[Human pose keypoint data]
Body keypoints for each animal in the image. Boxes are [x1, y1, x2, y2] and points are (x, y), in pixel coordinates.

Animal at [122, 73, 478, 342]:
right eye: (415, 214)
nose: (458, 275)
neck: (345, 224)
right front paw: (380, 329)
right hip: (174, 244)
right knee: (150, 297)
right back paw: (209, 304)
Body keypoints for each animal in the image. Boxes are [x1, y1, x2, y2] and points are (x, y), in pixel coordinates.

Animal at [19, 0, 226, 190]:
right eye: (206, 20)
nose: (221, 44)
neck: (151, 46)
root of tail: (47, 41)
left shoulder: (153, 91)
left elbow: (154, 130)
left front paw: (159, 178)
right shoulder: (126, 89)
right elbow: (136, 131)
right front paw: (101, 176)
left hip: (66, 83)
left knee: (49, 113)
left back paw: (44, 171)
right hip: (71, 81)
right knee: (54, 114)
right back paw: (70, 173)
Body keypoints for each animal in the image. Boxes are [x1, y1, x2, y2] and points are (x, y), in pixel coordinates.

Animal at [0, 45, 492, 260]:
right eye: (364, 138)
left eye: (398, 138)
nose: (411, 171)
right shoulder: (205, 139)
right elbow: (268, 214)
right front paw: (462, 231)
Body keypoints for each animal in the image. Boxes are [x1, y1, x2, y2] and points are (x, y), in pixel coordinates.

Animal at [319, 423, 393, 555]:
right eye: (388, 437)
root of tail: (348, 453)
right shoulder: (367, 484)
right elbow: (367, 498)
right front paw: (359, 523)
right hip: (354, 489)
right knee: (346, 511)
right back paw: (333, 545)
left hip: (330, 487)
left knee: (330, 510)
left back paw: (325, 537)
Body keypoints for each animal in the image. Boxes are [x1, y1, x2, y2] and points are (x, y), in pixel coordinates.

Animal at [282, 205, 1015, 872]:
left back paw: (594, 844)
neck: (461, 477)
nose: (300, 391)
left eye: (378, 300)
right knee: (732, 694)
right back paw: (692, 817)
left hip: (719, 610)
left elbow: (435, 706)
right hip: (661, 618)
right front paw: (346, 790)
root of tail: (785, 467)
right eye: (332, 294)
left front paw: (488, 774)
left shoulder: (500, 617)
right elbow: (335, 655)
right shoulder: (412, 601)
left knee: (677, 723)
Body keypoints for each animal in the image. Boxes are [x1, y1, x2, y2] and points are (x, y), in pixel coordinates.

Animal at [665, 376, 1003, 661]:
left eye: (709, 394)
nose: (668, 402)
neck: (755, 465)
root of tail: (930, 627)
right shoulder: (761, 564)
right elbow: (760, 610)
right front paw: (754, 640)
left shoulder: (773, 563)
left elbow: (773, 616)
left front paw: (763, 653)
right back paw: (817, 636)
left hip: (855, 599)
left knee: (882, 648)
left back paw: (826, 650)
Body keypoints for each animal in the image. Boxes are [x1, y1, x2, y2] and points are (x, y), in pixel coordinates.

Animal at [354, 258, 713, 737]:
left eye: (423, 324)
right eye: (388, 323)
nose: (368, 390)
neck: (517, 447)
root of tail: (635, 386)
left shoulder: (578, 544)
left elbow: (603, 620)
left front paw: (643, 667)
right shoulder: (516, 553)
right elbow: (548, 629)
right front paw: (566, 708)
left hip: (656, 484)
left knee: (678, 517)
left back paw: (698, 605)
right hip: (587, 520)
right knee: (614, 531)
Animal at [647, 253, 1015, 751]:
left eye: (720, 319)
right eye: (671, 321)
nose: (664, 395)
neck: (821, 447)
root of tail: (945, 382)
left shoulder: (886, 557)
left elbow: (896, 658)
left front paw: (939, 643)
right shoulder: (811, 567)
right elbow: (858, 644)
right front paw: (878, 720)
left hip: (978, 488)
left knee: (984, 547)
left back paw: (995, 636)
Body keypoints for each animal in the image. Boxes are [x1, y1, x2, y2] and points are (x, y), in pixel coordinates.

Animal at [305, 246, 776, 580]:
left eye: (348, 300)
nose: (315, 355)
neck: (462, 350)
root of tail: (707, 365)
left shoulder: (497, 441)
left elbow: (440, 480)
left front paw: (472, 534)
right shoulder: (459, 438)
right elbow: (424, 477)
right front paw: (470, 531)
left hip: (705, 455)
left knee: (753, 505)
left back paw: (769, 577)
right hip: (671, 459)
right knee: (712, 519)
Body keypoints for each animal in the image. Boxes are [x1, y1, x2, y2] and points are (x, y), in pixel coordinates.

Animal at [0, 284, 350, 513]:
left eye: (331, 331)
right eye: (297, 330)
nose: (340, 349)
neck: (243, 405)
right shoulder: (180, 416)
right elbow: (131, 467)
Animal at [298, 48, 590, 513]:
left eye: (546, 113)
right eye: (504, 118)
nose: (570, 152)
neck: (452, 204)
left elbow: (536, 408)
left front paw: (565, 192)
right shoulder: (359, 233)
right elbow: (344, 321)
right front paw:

- _WHAT THE EXERCISE ASKS_:
Please reproduce exactly the lines from the first one of the records above through the line containing "right elbow: (136, 131)", both included, and nothing else.

- _ANSWER SECTION_:
Body keypoints for each animal in the image. Boxes are [x1, y1, x2, y2] and points are (x, y), in pixel coordinates.

Animal at [122, 73, 478, 342]:
right eye: (415, 214)
nose: (458, 275)
neck: (345, 224)
right front paw: (380, 329)
right hip: (174, 244)
right knee: (150, 297)
right back paw: (209, 304)
Body keypoints for each animal in the image. Boxes are [x1, y1, x2, y2] and points are (x, y), in pixel coordinates.

Animal at [19, 0, 226, 190]:
right eye: (206, 20)
nose: (221, 44)
neck: (151, 46)
root of tail: (47, 41)
left shoulder: (153, 91)
left elbow: (154, 130)
left front paw: (159, 178)
right shoulder: (126, 89)
right elbow: (136, 131)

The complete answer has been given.